What? Oh–yeah, I shoulda thought of that! But her hair was a lot brighter red than any newly minted copper penny. Brick red, maybe, but that don’t do it justice, either. Anyway, she was a big girl, strong boned. I figured she’d likely turn out to be as good a ranch wife fer Tam’s son as he could have chosen.
The three kids, two boys and a girl, were still purty small. It’d take me a while to remember their names; I tend to ignore most youngsters at least till they git big enough to sass me back. They rode on a travois, Indian style, which meant our forward progress would be some limited, day to day. That bothered me, them kids on that travois. How much danger did they add to our party, slowing us down like that? We were acting like an Indian village on the move, but a village with only three warriors to its name. With all these horses, we’d look a rich prize to any raiders we come across–or who come across us.
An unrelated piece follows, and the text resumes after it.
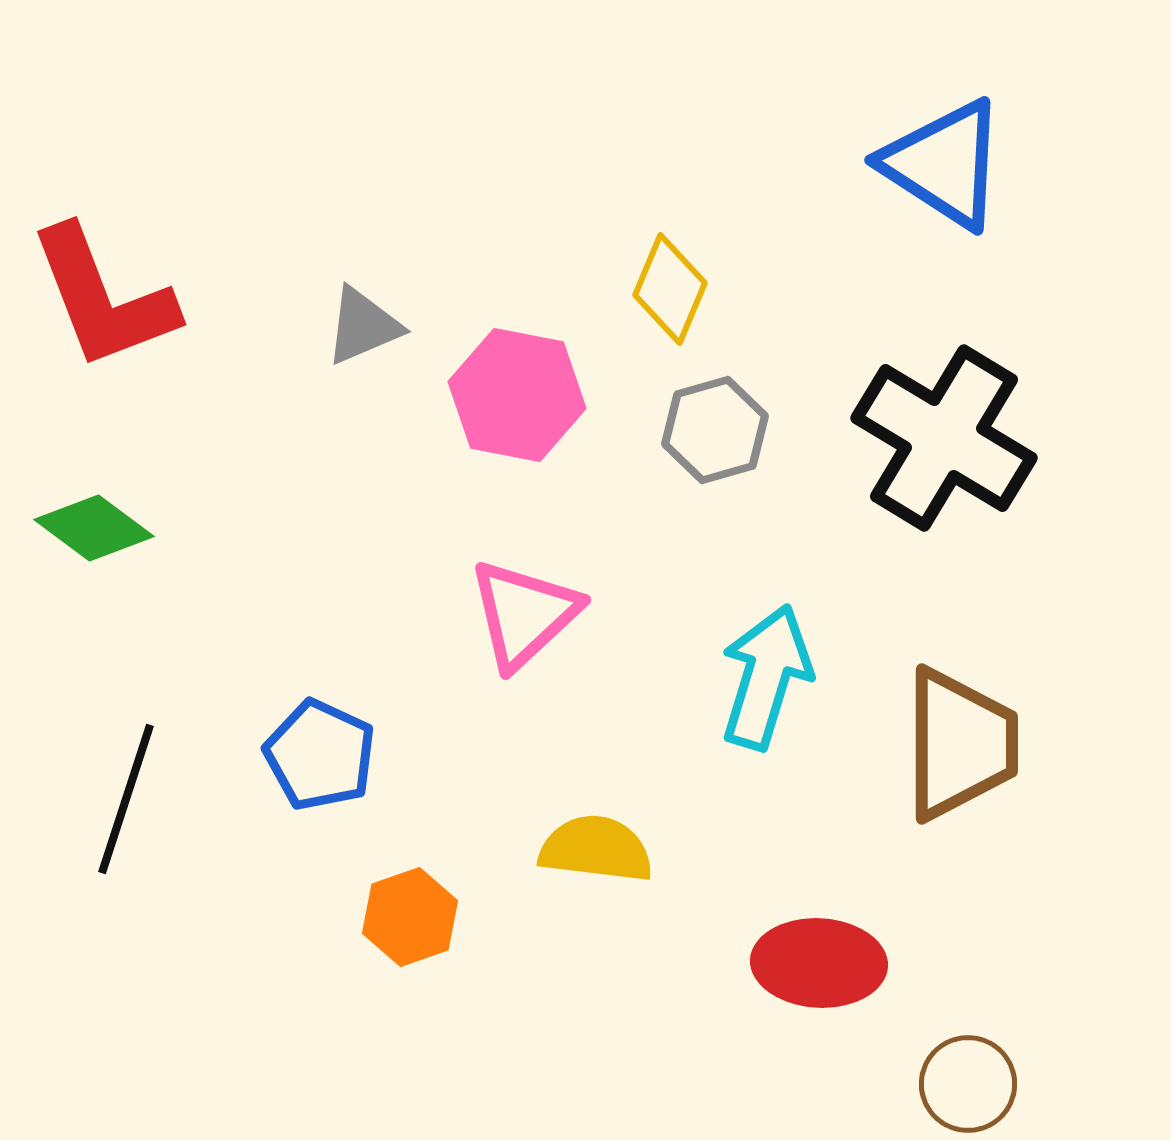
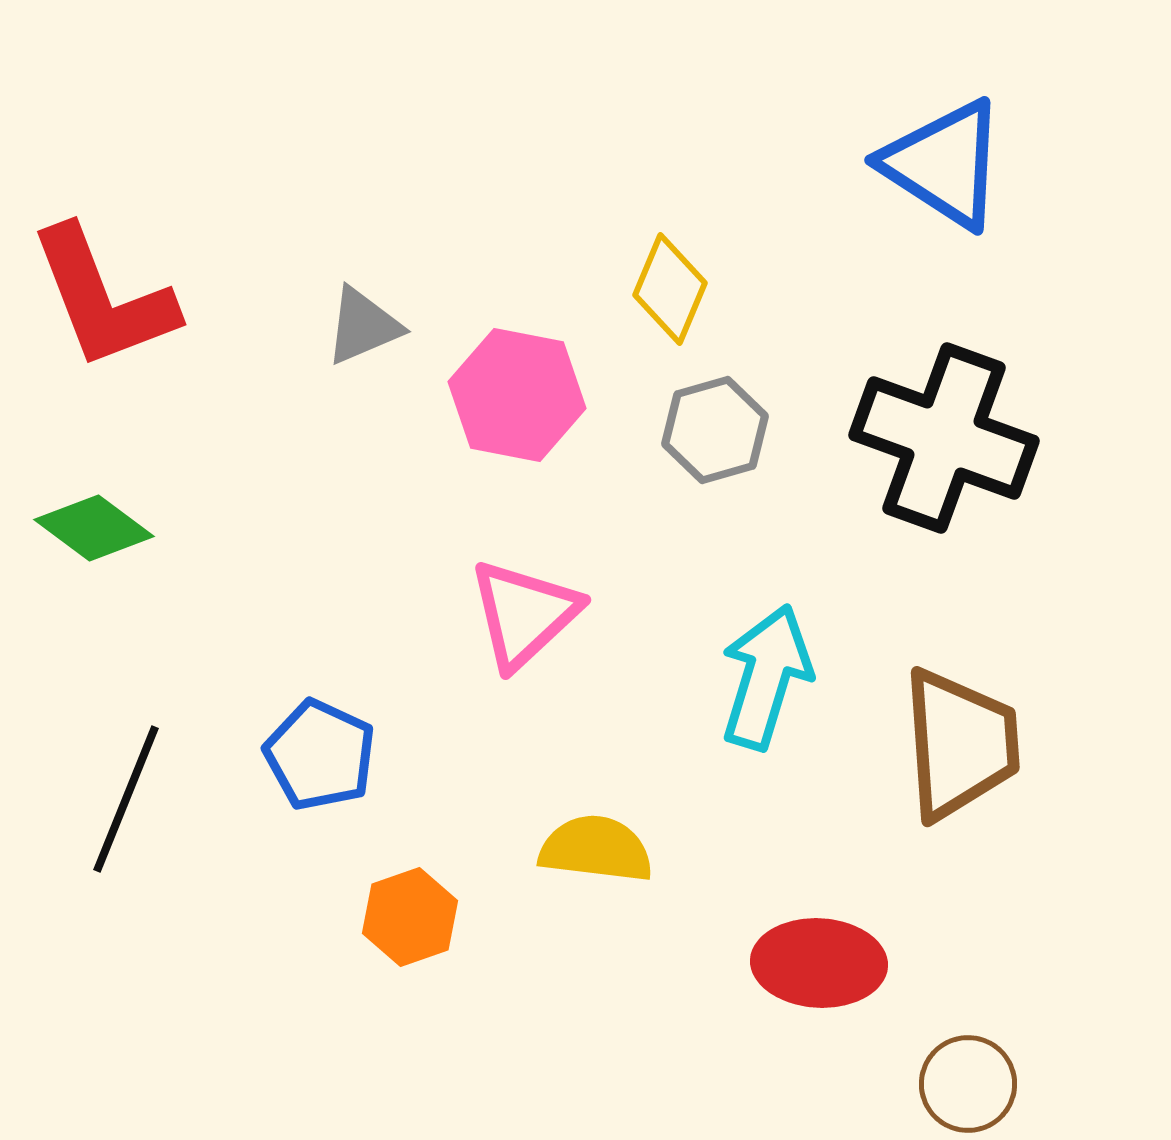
black cross: rotated 11 degrees counterclockwise
brown trapezoid: rotated 4 degrees counterclockwise
black line: rotated 4 degrees clockwise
It went all right the first day, and on the second. A bit after high noon on the third day out, though, my fears were realized. Big time. Tam closed the little telescope and returned it to the saddlebag. “Crow scout,” he told us grimly, “and he seen us. We’re not gonna git a shot at him, and he’s too far off to catch without leaving the family with too little protection.”
Cougar knew this country better than we did. “They’ll try to hit us before we can reach a place where we can hold ’em off. There’s a good place to fight if we can git there, a little hollow right on top of a little rise, jist enough trees fer shooting cover without helping them and a year-round spring. The spring dries out on the surface sometimes, but there’s always water underneath iffen you dig a bit.”
Another old habit of mine kicked in, the military veteran Sergeant Dawson Trask coming to the fore. In other words, jist like that, I took over command of this little expedition. “Room enough fer the horses?”
“Let’s cut that travois loose. Penny, how many of your babies can ride with you? Fer real now, don’t go doing the Mommy thing on me.”
“Two,” the redhead snapped back in the same curt tone. I was liking this girl better and better already. “I can hold Susan. Sit Henry behind me, lash around us both so he can’t fall off.”
“Done,” I said, and Cougar was already lifting his eldest son up from the travois. “Grandma, you git the other one.”
Turned out his name was Reggie, but nobody mentioned it at the time.
With nineteen horses to chivvy on, we men rode in triangle formation with Cougar at point, since he knew the way. Not until we were underway did I think to holler up at the young shootist, “How far?”
“Four miles, give or take!”
I put that into my brainpan, swirled it around a bit, and yelled again, “Change pace, on my mark! GALLOP!”
And we did. Not fer the whole distance; we’d lose most of the bunch that way. But fer a while, then walk, trot, gallop. Walk, trot, gallop.
It was the best we could do. I hoped it would be enough.